*Problem statement:* Could you copy every line of the data that contains "pixels"?
▽
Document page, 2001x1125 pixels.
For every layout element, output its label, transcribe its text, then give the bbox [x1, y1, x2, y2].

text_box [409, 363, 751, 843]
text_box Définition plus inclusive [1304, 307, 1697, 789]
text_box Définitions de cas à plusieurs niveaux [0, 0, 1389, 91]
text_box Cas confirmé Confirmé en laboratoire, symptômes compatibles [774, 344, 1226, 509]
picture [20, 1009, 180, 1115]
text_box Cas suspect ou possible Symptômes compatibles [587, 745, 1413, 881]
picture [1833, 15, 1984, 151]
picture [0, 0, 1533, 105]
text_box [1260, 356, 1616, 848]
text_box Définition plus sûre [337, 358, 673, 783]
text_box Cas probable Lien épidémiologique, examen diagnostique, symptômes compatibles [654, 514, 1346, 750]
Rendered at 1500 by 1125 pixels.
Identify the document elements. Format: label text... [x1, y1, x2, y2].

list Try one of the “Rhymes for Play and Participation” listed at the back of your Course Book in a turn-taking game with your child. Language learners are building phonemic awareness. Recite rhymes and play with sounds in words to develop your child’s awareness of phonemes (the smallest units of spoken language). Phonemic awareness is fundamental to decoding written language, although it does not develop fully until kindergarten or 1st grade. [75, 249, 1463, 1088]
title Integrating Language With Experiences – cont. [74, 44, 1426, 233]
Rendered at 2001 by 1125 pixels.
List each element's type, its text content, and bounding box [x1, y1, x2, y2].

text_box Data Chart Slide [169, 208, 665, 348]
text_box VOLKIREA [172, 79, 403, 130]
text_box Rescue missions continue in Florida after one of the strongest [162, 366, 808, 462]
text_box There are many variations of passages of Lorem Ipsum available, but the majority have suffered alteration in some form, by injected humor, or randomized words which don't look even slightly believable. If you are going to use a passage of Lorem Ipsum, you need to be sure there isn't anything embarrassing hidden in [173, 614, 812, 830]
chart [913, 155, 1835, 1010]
△
*Answer section:*
Document page, 2001x1125 pixels.
Rendered at 1500 by 1125 pixels.
Rendered at 2001 by 1125 pixels.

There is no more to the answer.